* [Task to complete]: Which lines in the data contain the word "Hoteis"? Please copy each of them.
##### Data extract
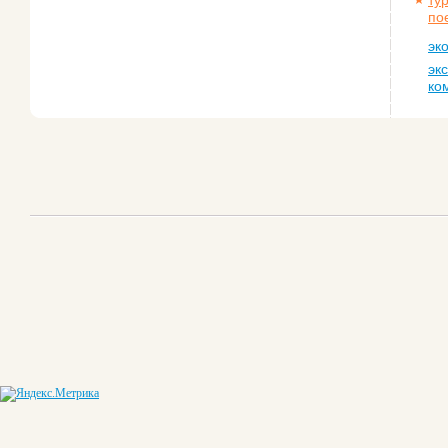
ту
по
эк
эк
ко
##########
##### Data extract
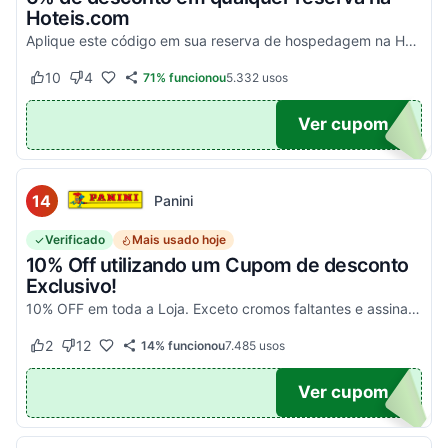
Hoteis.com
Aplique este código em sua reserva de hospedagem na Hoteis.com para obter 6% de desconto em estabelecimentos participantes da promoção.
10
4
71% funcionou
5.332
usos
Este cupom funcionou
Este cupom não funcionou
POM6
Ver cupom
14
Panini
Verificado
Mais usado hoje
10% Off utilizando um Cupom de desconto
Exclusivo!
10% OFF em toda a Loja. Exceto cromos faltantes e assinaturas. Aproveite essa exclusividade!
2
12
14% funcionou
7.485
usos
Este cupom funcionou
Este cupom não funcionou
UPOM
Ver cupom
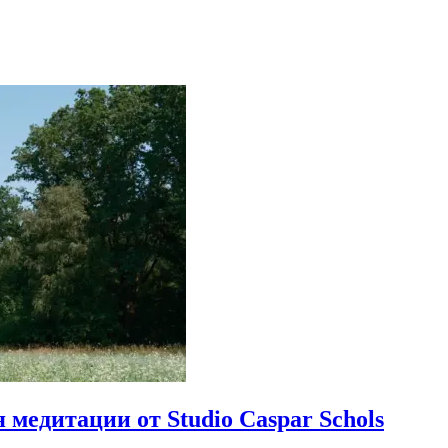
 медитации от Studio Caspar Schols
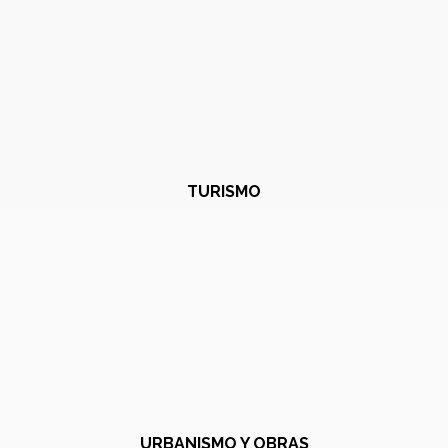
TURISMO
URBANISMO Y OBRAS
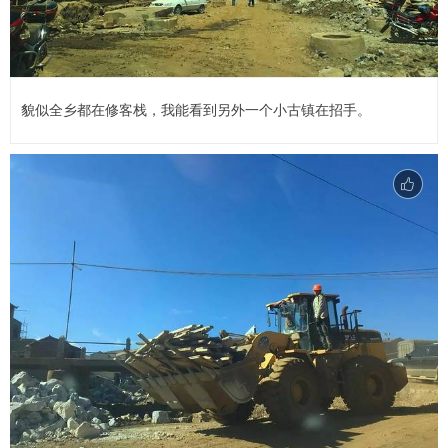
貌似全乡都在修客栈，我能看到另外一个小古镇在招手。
##########
* [Your solution]:
Hoteis.com
Aplique este código em sua reserva de hospedagem na Hoteis.com para obter 6% de desconto em estabelecimentos participantes da promoção.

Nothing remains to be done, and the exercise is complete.